LUX weekly news 11th – 18th September 2006
UPCOMING EVENTS AND OPENINGS IN LONDON

1. Mark Wallinger, Anthony Reynolds Gallery, London. 12 September -  
15 October
2. Art and film, international exhibitionist no6 – Moving in  
Architecture, Curzon Soho, London 12 September 2006, 6pm
3. Idris Khan, inIVA, London. 13 September - 22 October
4. Artprojx: The End of the West, a double bill of artist’s Westerns.  
Wednesday 13 September 2006, 9-11pm
5. Cinema of Prayoga. Indian Experimental Film and Video 1913-2006,  
Tate Modern, London. 15th – 19th Sept.
6. Oliver Bancroft, Painting/Film, studio 1.1, London. 15 September -  
15 October.
7. DESTRICTED, Curzon Soho, 15 - 16th September, 11pm



1.
Mark Wallinger - Anthony Reynolds Gallery
12 September - 15 October
Tuesday - Saturday 10.00 am- 6.00 pm
Anthony Reynolds Gallery, 60 Great Marlborough Street, London W1F  
7BG, 0207 439 2201, info at anthonyreynolds.com

2.
Art and film, international exhibitionist no6 – Moving in Architecture
12 September, 6pm
Curzon Soho, 99 Shaftesbury Avenue, London
0870 756 4620
www.curzoncinemas.com
A sort of artists’ conversation and collaboration; filmmakers respond  
to the works of art at Camden using their own canvas of film, with  
the same subject in mind. How do we relate to buildings, how do they  
influence us, and us them? A proposition by Cyril Lepetit from  
International Exhibitionist produced in collaboration with Camden  
Arts Centre to accompany the Archipeinture: Painters Build  
Architecture exhibition.
Short films such as…
Paul O’Neill‘s video footage is shot from the window of a car  
waltzing crazily around an enormous French parking lot to music by  
Strauss.

3.

Given data:
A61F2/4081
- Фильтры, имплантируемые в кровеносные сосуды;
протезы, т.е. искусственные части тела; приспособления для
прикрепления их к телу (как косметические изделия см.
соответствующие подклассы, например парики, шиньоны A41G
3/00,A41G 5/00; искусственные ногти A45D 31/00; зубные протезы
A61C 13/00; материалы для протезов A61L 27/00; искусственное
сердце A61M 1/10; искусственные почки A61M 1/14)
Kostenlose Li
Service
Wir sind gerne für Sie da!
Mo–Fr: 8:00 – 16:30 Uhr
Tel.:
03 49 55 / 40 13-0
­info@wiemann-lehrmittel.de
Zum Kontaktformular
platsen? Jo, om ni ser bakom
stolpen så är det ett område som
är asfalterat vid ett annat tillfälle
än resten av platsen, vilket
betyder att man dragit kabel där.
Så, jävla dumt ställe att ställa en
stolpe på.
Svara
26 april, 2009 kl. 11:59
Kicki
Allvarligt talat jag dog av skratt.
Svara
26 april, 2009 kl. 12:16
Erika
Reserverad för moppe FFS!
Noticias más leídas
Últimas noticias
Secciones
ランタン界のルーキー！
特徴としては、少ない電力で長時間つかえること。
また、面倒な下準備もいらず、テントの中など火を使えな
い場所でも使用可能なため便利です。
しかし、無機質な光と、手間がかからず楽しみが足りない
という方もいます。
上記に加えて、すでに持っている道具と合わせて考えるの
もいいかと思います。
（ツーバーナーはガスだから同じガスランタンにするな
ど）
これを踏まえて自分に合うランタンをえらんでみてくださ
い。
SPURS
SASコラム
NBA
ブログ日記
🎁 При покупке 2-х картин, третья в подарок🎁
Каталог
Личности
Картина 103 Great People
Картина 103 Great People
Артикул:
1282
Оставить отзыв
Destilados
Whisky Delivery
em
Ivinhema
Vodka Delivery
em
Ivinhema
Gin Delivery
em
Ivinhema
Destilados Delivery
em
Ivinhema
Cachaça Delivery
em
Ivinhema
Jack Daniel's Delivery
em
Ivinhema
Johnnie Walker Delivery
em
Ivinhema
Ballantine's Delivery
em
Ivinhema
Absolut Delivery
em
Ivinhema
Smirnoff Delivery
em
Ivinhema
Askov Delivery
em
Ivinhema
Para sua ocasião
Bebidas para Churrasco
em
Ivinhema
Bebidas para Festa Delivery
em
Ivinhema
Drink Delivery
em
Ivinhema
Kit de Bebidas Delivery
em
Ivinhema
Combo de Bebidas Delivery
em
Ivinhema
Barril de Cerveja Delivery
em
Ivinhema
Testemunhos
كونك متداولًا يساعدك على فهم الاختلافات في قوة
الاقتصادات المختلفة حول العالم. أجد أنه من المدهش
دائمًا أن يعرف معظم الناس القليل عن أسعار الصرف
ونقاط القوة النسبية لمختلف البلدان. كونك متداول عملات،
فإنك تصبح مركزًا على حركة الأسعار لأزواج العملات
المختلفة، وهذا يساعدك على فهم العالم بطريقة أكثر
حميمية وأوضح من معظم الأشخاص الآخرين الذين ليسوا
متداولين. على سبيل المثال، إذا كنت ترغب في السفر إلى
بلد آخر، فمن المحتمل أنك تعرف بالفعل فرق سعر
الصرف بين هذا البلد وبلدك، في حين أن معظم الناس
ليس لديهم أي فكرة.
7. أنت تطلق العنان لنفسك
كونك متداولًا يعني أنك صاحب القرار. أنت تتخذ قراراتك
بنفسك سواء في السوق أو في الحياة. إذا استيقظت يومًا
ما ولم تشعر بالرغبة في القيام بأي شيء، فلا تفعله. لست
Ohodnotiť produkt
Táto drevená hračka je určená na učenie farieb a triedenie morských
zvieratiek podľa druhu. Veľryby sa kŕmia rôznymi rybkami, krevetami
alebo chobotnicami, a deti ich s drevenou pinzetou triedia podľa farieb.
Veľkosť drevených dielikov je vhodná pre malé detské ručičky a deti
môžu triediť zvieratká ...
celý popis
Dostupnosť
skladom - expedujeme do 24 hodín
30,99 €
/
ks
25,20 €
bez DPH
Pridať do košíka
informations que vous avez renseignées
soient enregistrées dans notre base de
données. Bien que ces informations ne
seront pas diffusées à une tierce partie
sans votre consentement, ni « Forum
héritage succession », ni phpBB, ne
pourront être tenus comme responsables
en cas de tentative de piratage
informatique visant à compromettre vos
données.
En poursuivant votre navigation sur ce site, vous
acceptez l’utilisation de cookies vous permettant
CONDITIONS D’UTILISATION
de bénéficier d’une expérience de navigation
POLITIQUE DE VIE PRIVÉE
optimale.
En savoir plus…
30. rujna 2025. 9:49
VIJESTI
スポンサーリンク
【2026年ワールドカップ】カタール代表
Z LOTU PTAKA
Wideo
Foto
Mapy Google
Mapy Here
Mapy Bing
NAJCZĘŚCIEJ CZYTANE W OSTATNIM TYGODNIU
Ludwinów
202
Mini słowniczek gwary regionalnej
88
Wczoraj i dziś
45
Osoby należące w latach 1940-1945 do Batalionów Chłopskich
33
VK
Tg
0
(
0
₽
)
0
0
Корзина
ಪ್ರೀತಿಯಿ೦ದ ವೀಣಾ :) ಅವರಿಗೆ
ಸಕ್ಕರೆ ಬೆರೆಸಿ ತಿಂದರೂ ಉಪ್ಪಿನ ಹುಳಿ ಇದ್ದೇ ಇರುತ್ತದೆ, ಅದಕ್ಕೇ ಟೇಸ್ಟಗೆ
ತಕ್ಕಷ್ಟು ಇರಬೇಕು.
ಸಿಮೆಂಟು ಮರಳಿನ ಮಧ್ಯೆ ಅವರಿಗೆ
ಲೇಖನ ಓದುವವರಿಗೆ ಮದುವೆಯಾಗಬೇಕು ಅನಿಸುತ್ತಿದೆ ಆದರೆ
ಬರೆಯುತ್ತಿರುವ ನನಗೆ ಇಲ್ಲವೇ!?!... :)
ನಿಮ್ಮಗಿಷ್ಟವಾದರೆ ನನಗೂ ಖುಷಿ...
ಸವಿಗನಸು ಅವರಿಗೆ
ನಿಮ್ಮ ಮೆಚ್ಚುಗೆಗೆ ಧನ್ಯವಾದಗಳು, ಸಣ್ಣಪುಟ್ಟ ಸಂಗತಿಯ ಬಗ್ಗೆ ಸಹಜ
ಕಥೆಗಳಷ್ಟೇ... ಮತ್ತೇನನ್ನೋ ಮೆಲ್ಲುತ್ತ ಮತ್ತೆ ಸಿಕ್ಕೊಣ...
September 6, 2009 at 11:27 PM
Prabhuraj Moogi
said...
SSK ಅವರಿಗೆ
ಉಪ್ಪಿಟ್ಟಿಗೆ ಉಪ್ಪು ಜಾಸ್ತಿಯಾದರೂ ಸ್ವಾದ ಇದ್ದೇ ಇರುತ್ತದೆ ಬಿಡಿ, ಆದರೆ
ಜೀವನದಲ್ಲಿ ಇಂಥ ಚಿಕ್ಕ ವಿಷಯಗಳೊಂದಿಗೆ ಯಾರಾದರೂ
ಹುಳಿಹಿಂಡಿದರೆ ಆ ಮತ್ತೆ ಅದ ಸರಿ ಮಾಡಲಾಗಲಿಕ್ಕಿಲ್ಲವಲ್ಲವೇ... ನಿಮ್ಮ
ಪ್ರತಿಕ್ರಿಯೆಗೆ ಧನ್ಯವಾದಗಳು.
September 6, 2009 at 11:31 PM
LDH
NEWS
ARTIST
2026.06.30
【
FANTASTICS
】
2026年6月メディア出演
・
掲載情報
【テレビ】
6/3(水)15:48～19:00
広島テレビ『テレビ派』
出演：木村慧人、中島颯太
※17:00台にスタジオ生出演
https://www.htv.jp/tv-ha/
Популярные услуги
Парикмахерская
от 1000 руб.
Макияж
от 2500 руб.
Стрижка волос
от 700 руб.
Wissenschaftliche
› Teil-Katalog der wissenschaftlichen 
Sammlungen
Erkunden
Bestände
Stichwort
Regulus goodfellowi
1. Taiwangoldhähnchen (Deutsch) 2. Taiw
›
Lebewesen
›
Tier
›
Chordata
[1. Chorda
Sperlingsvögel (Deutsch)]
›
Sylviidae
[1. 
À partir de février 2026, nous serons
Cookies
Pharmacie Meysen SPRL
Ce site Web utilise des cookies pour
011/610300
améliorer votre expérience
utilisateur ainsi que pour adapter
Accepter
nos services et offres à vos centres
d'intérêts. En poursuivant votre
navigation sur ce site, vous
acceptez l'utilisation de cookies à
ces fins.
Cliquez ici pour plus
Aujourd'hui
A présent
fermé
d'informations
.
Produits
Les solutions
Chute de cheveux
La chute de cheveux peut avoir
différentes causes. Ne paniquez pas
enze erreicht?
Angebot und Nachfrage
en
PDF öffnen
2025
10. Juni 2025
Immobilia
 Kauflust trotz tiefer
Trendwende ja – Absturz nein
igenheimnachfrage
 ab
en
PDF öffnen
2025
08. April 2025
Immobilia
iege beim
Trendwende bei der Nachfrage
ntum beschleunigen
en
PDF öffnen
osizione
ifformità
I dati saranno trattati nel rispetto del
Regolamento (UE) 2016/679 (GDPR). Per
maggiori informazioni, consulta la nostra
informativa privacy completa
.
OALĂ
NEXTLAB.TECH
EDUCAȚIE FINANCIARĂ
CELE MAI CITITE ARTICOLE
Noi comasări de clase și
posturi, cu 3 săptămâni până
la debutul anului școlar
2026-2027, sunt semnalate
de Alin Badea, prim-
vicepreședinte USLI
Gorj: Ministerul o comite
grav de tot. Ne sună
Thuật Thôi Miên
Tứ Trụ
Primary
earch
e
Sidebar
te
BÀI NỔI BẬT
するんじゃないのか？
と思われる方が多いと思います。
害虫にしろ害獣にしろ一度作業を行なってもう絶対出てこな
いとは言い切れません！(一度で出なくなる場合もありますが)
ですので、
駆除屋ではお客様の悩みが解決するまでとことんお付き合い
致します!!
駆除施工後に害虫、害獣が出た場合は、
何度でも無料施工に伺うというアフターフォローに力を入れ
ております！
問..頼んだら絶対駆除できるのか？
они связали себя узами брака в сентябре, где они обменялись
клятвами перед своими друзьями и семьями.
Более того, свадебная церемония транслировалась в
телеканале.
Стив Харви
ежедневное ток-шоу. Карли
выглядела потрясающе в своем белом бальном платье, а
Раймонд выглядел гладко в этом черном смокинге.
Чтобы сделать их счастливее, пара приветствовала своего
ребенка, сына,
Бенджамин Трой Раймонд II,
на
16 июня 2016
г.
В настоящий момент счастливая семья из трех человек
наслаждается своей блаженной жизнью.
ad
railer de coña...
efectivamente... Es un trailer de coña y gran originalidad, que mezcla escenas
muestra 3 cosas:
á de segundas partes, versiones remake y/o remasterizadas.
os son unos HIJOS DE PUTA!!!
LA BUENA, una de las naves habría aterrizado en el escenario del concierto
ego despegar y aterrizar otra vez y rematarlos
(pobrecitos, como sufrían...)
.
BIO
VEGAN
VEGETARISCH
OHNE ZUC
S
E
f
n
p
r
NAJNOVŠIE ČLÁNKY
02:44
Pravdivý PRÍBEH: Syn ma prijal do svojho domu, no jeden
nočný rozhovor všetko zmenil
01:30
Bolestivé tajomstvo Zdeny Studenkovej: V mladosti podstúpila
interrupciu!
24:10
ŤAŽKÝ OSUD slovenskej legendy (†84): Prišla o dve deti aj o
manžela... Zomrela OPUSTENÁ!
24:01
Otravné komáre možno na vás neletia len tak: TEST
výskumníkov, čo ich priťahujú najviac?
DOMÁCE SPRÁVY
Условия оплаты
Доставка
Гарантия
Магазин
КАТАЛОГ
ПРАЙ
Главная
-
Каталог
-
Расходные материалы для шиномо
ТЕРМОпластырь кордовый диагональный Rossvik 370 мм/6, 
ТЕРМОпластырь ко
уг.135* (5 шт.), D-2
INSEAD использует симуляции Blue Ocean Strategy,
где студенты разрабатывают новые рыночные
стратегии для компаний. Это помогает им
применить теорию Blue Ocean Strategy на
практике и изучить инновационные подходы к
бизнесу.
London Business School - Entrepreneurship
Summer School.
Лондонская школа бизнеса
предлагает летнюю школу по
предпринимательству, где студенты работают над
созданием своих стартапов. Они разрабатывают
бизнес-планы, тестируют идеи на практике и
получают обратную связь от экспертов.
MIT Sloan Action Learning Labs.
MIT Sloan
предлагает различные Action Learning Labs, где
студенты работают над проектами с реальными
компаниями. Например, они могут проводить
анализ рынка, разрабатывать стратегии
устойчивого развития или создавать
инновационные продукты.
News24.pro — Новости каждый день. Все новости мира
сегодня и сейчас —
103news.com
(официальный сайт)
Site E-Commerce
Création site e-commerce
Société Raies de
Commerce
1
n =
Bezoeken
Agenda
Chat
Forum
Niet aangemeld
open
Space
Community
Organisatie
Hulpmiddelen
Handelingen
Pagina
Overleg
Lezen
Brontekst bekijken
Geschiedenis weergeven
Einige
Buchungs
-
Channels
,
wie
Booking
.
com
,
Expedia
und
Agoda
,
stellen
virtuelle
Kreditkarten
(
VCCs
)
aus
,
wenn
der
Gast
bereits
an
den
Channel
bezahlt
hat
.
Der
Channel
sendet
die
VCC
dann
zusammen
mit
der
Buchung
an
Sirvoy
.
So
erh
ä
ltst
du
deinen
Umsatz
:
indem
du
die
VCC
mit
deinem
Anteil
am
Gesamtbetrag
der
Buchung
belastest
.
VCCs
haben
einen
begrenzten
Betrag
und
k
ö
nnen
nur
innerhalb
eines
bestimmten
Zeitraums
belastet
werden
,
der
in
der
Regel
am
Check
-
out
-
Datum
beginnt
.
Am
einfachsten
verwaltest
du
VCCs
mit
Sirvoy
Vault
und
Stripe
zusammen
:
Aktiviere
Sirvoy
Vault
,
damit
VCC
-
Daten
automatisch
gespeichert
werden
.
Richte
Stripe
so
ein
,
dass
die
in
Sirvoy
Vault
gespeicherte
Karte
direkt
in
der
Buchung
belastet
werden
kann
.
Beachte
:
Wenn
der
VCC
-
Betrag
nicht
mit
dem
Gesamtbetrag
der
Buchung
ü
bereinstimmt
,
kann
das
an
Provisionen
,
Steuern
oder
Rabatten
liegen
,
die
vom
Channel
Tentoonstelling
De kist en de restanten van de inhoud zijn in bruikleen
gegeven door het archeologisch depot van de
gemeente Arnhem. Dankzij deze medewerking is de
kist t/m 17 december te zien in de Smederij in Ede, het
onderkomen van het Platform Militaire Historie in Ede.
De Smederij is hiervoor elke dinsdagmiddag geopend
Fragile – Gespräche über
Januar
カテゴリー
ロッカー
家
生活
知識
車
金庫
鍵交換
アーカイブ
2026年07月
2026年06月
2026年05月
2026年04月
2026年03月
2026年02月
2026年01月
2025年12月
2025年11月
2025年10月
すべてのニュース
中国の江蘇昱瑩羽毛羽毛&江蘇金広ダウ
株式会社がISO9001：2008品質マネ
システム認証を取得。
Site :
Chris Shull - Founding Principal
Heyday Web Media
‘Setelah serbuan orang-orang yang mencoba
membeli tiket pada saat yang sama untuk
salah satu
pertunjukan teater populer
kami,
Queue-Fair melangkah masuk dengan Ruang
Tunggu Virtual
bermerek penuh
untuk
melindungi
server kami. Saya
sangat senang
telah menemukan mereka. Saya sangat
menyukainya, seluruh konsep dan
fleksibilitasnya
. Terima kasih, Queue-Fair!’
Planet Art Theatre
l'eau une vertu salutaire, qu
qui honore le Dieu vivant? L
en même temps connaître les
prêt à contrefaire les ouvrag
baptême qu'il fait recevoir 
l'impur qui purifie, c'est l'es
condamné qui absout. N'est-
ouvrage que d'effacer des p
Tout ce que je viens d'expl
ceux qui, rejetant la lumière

Required actions:
A: Reproduce the LUX events listing between "1. Mark Wallinger, Anthony" and "15th – 19th Sept.", inclusive, swapping "Curzon Soho" for "the Curzon".
B: Write the next part of the LUX events listing, picking up right after its final line.
The items have no connection to the LUX events listing.

Task answers:
A:
1. Mark Wallinger, Anthony Reynolds Gallery, London. 12 September -  
15 October
2. Art and film, international exhibitionist no6 – Moving in  
Architecture, the Curzon, London 12 September 2006, 6pm
3. Idris Khan, inIVA, London. 13 September - 22 October
4. Artprojx: The End of the West, a double bill of artist’s Westerns.  
Wednesday 13 September 2006, 9-11pm
5. Cinema of Prayoga. Indian Experimental Film and Video 1913-2006,  
Tate Modern, London. 15th – 19th Sept.

B:
Idris Khan - inIVA
13 September – 22 October 2006
Wed - Sat, 12 - 6pm & Sun, 15 Oct. 12 - 6pm
inIVA, 6-8 Standard Place, Rivington Street, London EC2A 3BE
Information: +44 (0)20 7729 9616
http://www.iniva.org/season/atlasII/project_09
One of the UK's brightest emerging talents, Idris Khan, creates  
mesmerising layered photographs. Whilst they are reminiscent of early  
pin-hole photography, they are actually produced by digitally  
scanning and over-laying image upon image. Concerned with the  
repetition of history, his photographs have a lyrical filmic quality,  
almost appearing to move before your eyes. In his own words, he  
'wanted to see if the photographs would spin or melt or move from  
side to side'. Through his dizzying layering of images, texts and  
musical scores, the elusive fleeting characteristic of how we  
experience events and remember them is evoked. Idris Khan received an  
MA from the Royal College of Art in 2004 and has exhibited with  
Victoria Miro Gallery.


4.
Artprojx with MOT International presents: The End of the West, a  
double bill of artist’s Westerns.
Wednesday 13 September 2006, 9-11pm
Artprojx at Prince Charles Cinema
7 Leicester Place, London WC2.
Box Office: +44 (0) 20 7494 3654 (open 1-9pm)
Tickets £10.00
Artist and Student ticket discount information visit  
www.artupdate.com/artprojx
Artprojx and MOT International present a double bill of artist’s  
Westerns; with two seminal films that each hammers another nail into  
the genre’s coffin. Long before Brokeback Mountain, Andy Warhol’s  
Lonesome Cowboy seemed to be the last possible word, yet since then a  
number of artists have managed to excavate a little deeper.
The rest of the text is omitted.